I'm in recovery from an eating disorder. And have been for a long time. Lots of people don't know, except when I do silly things like write an article to all the PSU fitness instructors, or post it in my blog's "about me" section, or even write a blog post about it. I don't like to talk about it because I don't want people to see me as "that girl with bulimia," or to be constantly concerned that I'm going to throw up the birthday cake they make me, or to analyze my every food choice and relate it back to my psychological state. It could be true that I'll be in a state of recovery forever; many people with an addiction say they'll never be completely free of their longing.
But I believe that I can completely heal. The reason I think I can heal is because I have yoga.
For years I've eaten carefully, but will then try to make up what I've deemed an over-indulgence with an extra hour of running or a day of diet soda and veggies. There is this lingering fear that, even on a non-binge, I may freak out about the number of calories consumed and want to purge, or, that I'll punish myself through another over-exhaustive workout. Living in a state of constant counting, calculating, and planning of food and exercise is exhausting. Literally.
Group, individual, and art therapy were all helpful in their own ways. But none of them gave me the peace of mind I've been able to find in yoga. Yoga has helped me connect to my body, and that connection is so important that I can't bear to go a day without it. The old me that started yoga did it for stress-relief as a college freshman, for exercise as a grad student, for self-betterment as a young adult, but finally I do yoga for me. And if I can't do asana practice on a certain day, I still set aside time to practice pranayama (breathing) and/or meditation.
The reason that I think I may be able to completely heal is because every day I do things I thought would never be possible for me. Last week, while on a yoga retreat/vacation in Bali, I only went running 3 times, each time less than an hour. True, I did other active things on vacation, and yes, I did asana practice each day, sometimes quite lengthy and intensive. But, for me, only about 2 hours of intense cardio in a week... that's crazy talk! I prefer to have 7-9 hours of intense cardio a week (which I am able to recognize as excessive).
The exercise is still a struggle. The eating is still a struggle. But the little improvements in the lovingkindness I show myself, the compassion I'm able to offer to myself and others, and the little achievements all add up. Every time I do something I once considered impossible, I feel the miracle in it.

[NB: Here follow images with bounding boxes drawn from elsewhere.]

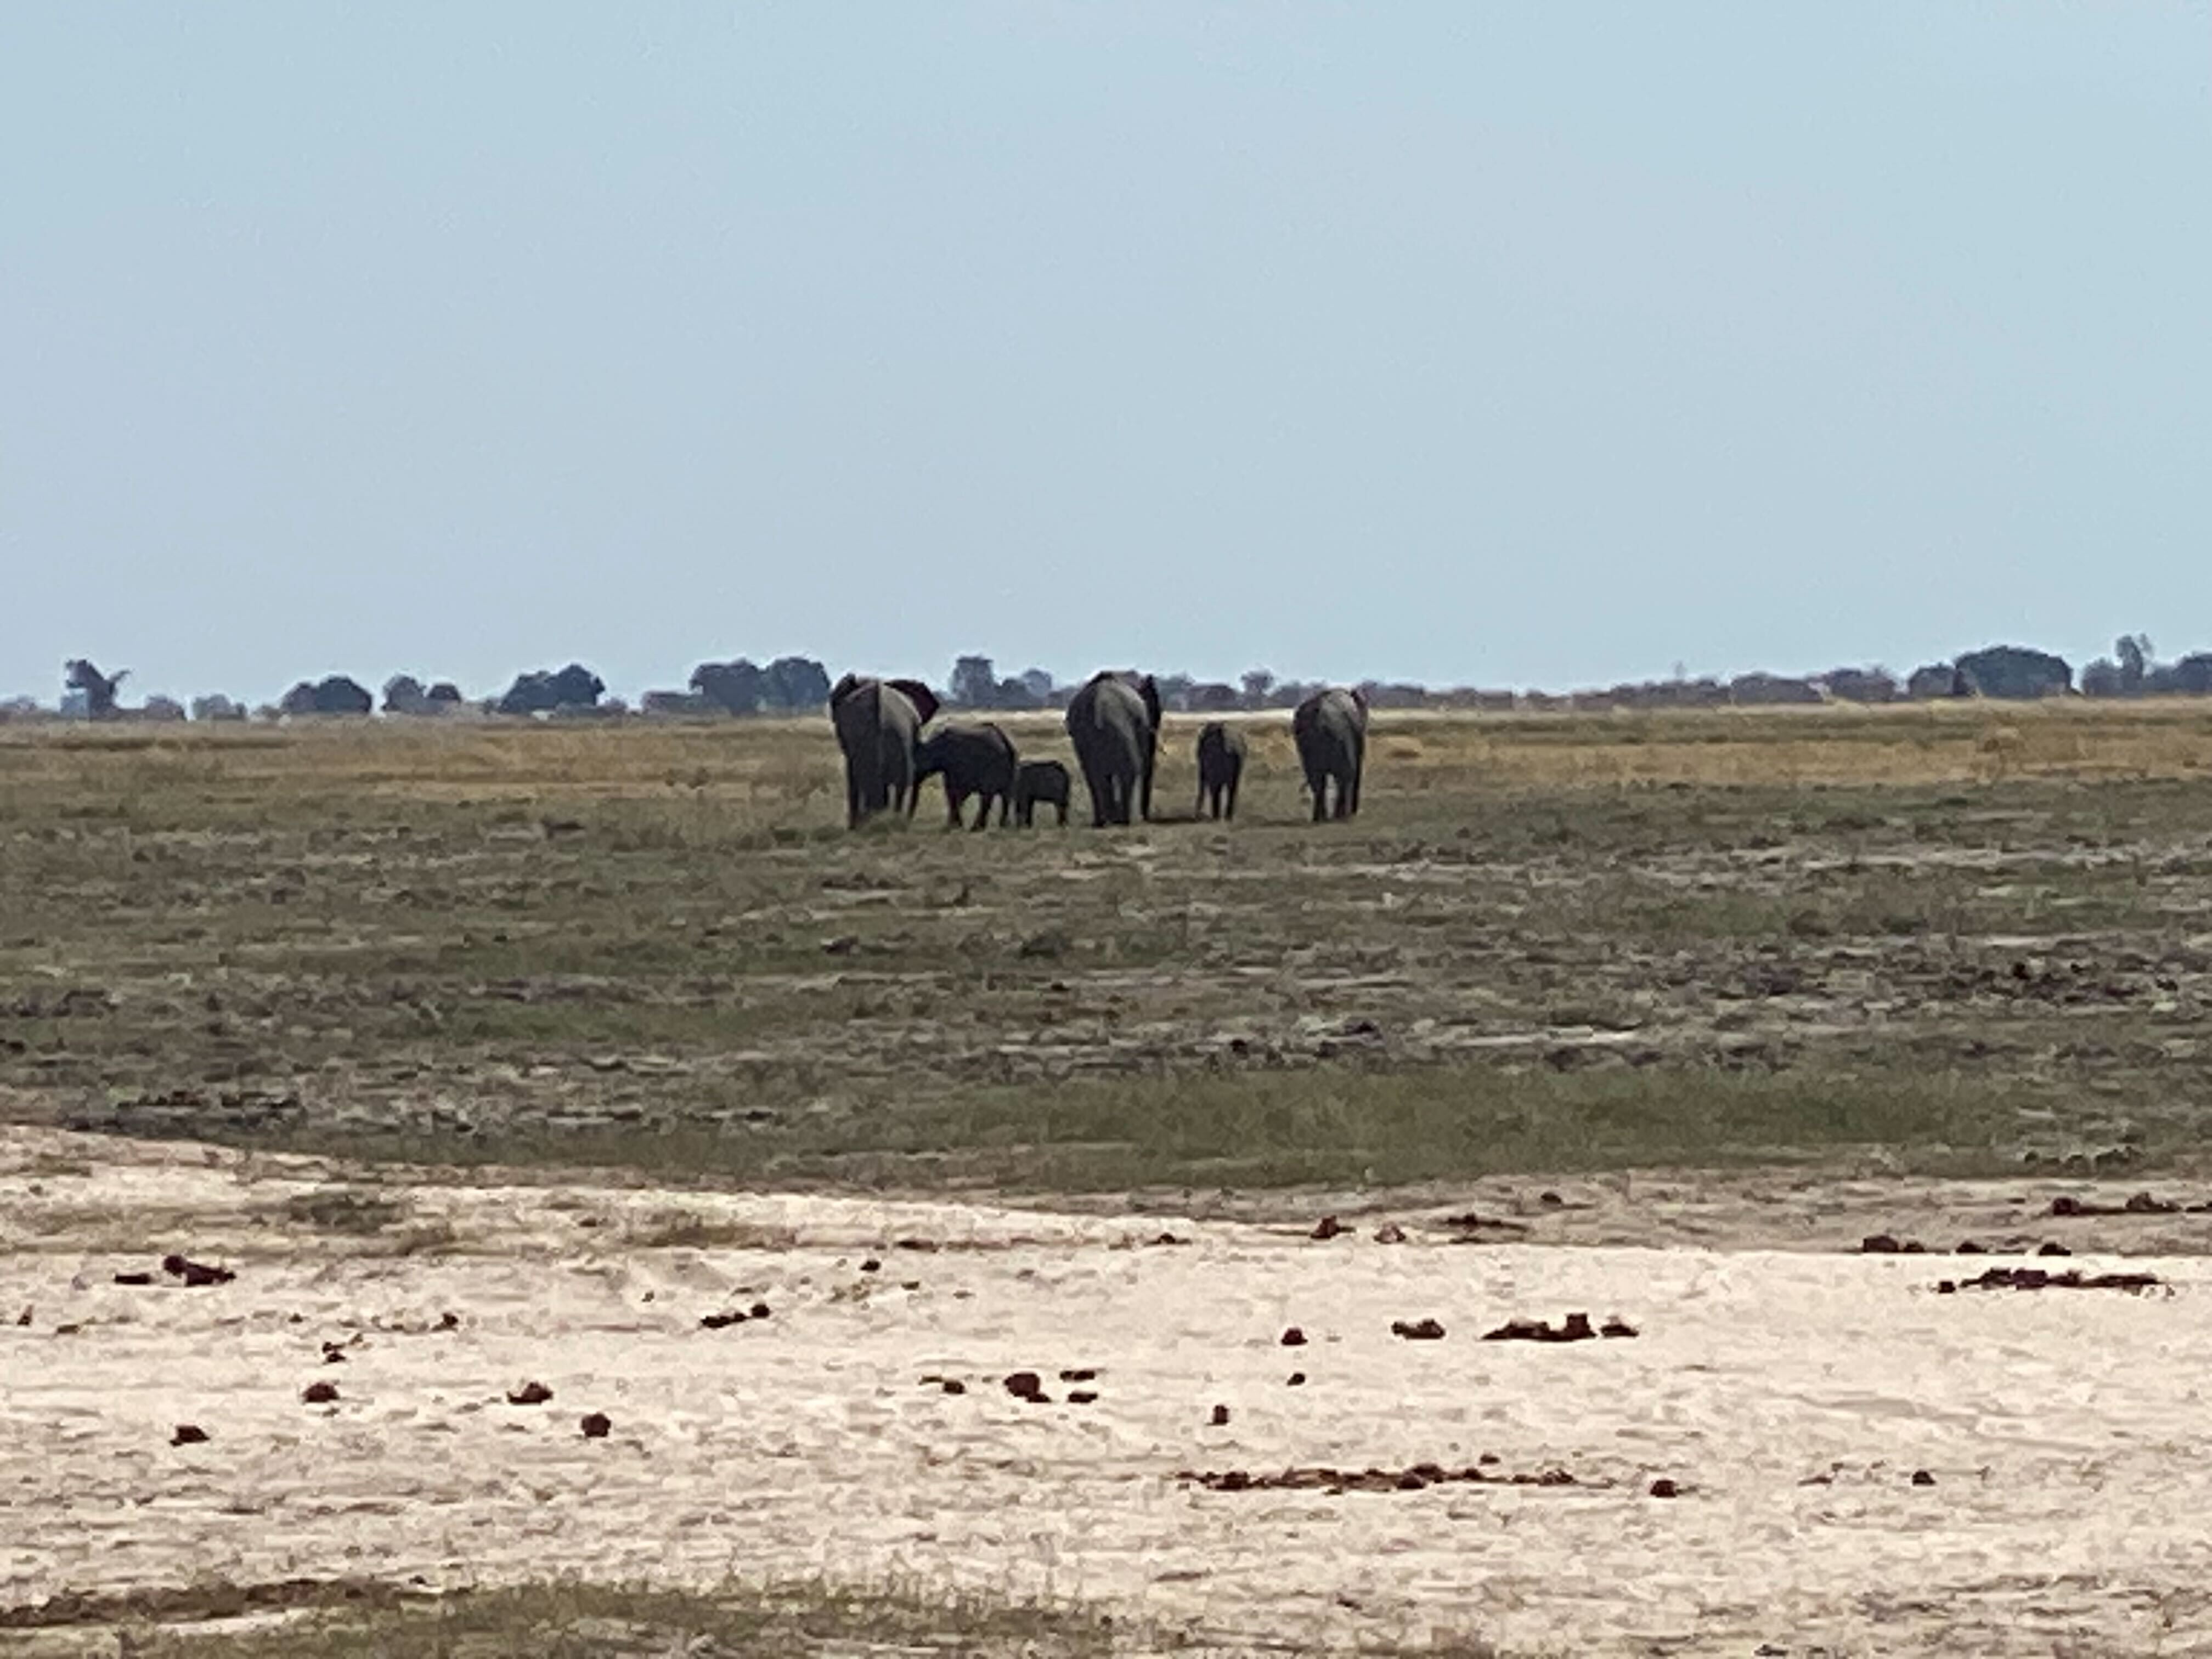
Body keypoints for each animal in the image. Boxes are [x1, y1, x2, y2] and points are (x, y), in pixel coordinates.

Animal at [915, 722, 1019, 829]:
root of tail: (1007, 743)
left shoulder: (957, 765)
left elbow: (954, 790)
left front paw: (953, 826)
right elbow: (956, 793)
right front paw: (955, 825)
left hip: (993, 766)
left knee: (988, 796)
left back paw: (976, 828)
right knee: (1006, 796)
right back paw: (1002, 825)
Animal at [1063, 670, 1161, 827]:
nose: (1145, 818)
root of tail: (1098, 704)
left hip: (1085, 735)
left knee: (1092, 776)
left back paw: (1102, 821)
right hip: (1118, 729)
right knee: (1130, 770)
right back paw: (1123, 820)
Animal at [1194, 722, 1247, 821]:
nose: (1197, 816)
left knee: (1217, 787)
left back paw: (1217, 817)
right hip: (1238, 761)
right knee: (1232, 787)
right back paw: (1227, 818)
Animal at [1292, 687, 1369, 821]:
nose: (1355, 812)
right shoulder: (1356, 732)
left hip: (1307, 743)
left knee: (1316, 780)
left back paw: (1319, 819)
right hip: (1340, 736)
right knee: (1346, 774)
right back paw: (1341, 817)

I feel like my vacation behavior last week was a miracle. Usually, on vacation, with no time set aside for work, I would do more activity. But I didn't. And I only felt a tiny ache inside. I know people are supposed to have huge shifts during yoga retreats, and I thought my shift would be in my yoga. Turns out it was in my yoga, just not my asana practice.
I feel lucky at my miraculous experience. But, even more, I feel the hope and possibility of "complete" recovery. Of being fully present and mindful. Of union of my mind and body. Of yoga.